ACTIVITY
Copy out exactly the stretch below, from the line with "VIND ONS OP SOCIAL MEDIA" through the line with "приятное, но сегодня", both included; the pictures stay out.

SOURCE MATERIAL
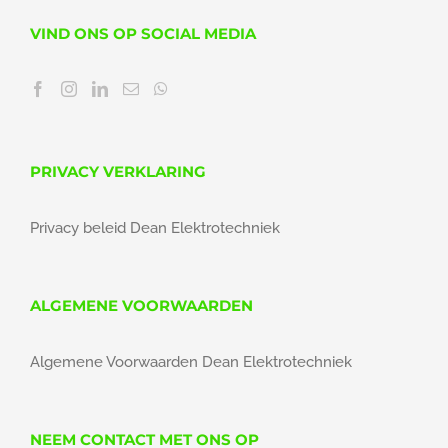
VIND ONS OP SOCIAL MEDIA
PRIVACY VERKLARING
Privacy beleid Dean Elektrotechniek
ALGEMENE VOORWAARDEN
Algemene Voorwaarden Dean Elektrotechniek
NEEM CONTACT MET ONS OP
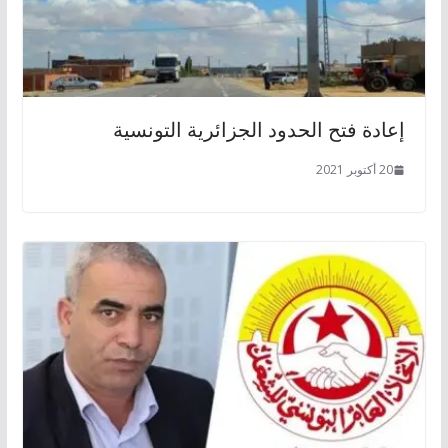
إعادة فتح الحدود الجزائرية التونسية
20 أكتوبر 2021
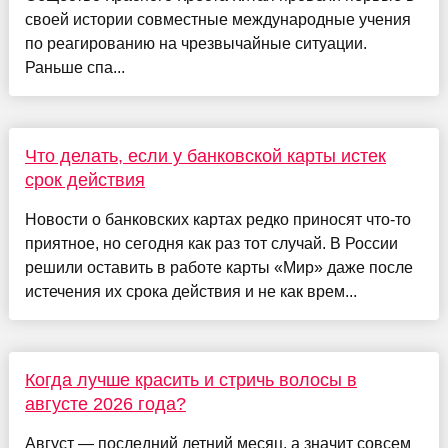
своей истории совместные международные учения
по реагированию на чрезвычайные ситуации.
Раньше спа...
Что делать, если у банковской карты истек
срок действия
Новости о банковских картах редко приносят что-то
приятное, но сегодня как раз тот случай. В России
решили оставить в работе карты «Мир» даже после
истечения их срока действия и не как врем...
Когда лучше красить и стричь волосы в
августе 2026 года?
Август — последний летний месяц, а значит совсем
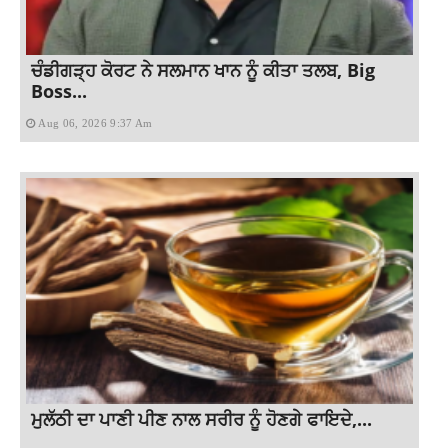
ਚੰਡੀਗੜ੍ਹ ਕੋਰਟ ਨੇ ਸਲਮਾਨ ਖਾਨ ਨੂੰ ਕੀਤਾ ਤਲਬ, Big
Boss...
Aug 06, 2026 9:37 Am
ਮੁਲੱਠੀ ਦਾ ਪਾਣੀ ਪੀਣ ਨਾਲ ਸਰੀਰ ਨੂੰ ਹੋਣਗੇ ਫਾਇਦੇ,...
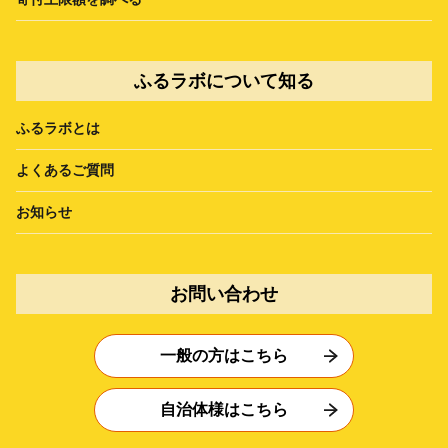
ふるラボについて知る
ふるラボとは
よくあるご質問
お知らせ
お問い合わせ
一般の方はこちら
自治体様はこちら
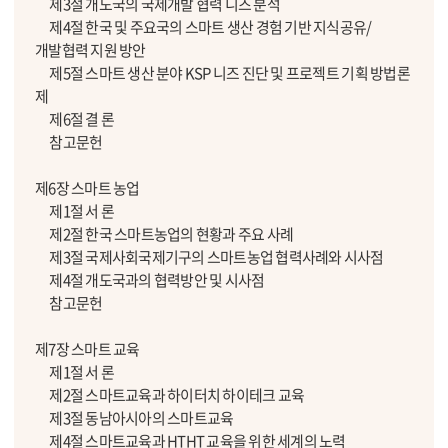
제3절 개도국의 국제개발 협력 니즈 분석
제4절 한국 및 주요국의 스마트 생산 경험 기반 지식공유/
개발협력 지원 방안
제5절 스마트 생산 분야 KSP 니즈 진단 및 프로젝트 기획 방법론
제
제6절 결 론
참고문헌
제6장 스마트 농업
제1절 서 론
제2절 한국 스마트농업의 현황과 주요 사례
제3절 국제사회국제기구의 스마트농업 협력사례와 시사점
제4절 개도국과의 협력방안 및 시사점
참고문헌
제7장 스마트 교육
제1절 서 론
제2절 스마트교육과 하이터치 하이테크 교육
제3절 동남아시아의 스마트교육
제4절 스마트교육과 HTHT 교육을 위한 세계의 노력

---

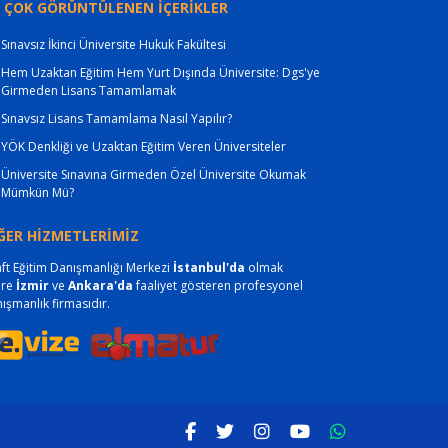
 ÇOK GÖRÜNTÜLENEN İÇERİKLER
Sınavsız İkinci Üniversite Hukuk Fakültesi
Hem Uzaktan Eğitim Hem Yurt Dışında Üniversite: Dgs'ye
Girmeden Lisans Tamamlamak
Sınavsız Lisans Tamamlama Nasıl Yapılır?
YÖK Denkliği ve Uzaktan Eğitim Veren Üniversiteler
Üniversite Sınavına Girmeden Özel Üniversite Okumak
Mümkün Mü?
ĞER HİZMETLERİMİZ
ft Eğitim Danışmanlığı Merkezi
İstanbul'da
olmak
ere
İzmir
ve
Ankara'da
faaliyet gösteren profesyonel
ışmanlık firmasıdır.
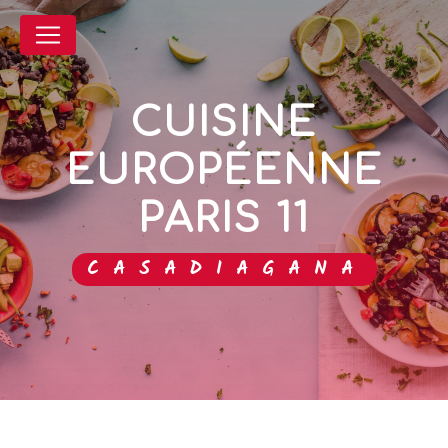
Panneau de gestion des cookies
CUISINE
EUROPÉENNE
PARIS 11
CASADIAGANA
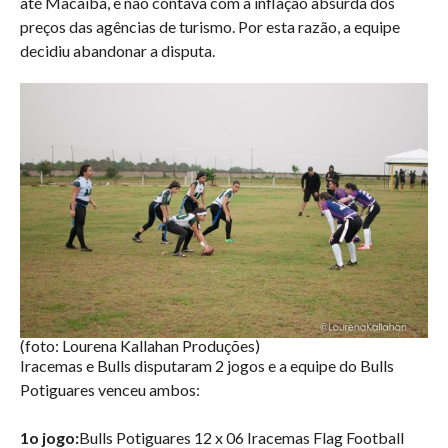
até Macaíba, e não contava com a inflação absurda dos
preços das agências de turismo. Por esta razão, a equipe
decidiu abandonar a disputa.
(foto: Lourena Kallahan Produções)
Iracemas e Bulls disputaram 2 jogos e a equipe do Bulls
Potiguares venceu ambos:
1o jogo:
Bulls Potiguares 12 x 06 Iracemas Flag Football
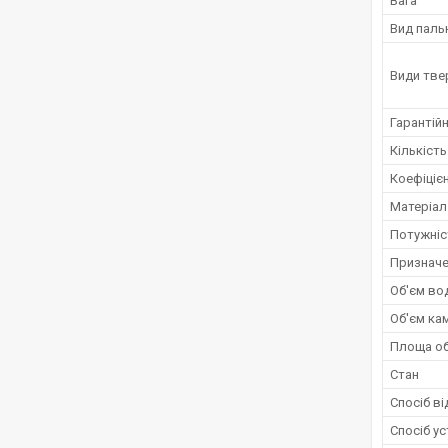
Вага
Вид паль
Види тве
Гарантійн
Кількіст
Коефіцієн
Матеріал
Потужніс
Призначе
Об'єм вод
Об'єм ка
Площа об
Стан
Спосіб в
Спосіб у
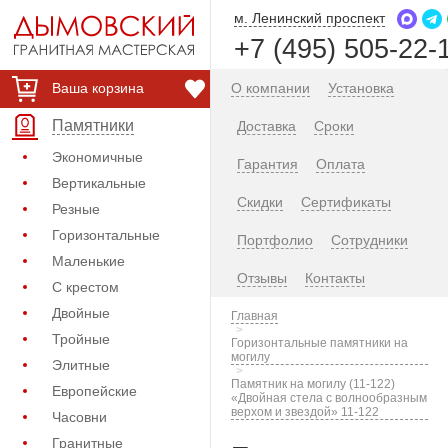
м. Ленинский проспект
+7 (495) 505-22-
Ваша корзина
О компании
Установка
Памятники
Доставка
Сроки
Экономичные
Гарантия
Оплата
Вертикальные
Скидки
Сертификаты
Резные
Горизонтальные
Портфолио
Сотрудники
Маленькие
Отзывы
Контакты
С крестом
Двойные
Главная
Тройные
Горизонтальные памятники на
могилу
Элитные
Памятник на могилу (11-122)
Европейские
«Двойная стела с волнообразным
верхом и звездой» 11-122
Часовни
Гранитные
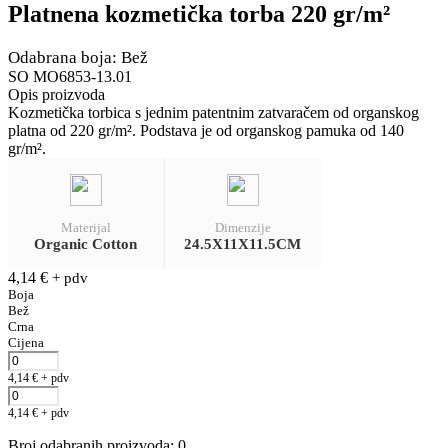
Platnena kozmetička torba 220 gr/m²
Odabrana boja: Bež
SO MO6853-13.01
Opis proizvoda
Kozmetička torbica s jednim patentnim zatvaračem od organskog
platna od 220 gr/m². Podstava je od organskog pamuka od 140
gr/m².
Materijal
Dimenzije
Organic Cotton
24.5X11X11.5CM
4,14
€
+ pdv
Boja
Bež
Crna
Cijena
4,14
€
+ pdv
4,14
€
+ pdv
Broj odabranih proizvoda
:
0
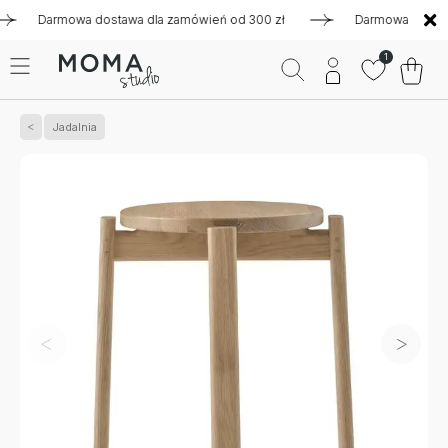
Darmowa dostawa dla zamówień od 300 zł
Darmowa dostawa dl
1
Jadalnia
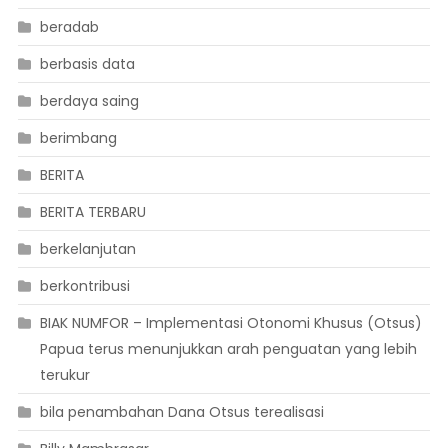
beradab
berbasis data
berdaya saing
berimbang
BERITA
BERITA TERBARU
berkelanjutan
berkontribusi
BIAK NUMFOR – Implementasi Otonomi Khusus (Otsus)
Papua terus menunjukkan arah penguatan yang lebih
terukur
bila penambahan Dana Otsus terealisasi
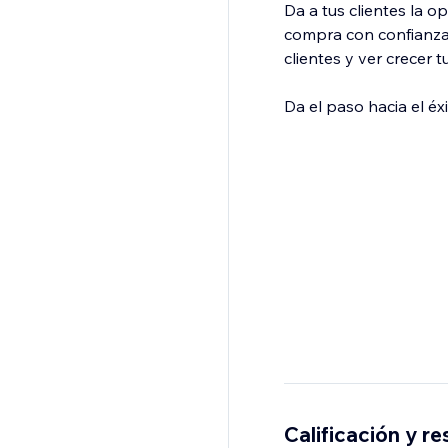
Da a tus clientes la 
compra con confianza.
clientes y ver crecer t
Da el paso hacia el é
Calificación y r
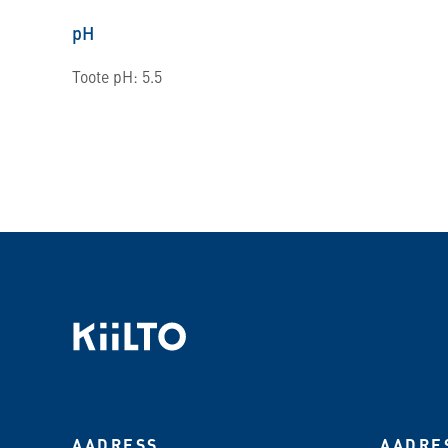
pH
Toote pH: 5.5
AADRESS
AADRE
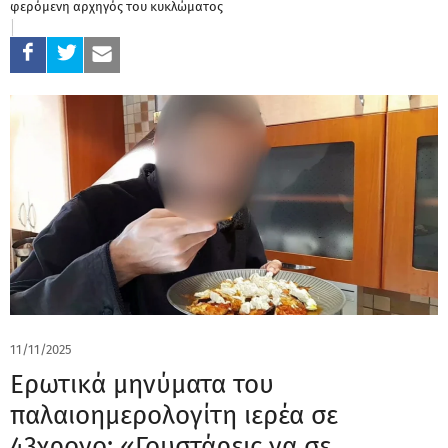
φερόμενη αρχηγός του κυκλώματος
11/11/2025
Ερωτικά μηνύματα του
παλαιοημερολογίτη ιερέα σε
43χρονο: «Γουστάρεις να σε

RESPONSE
VIND ONS OP SOCIAL MEDIA
PRIVACY VERKLARING
Privacy beleid Dean Elektrotechniek
ALGEMENE VOORWAARDEN
Algemene Voorwaarden Dean Elektrotechniek
NEEM CONTACT MET ONS OP
إعادة فتح الحدود الجزائرية التونسية
20 أكتوبر 2021
своей истории совместные международные учения
по реагированию на чрезвычайные ситуации.
Раньше спа...
Что делать, если у банковской карты истек
срок действия
Новости о банковских картах редко приносят что-то
приятное, но сегодня как раз тот случай. В России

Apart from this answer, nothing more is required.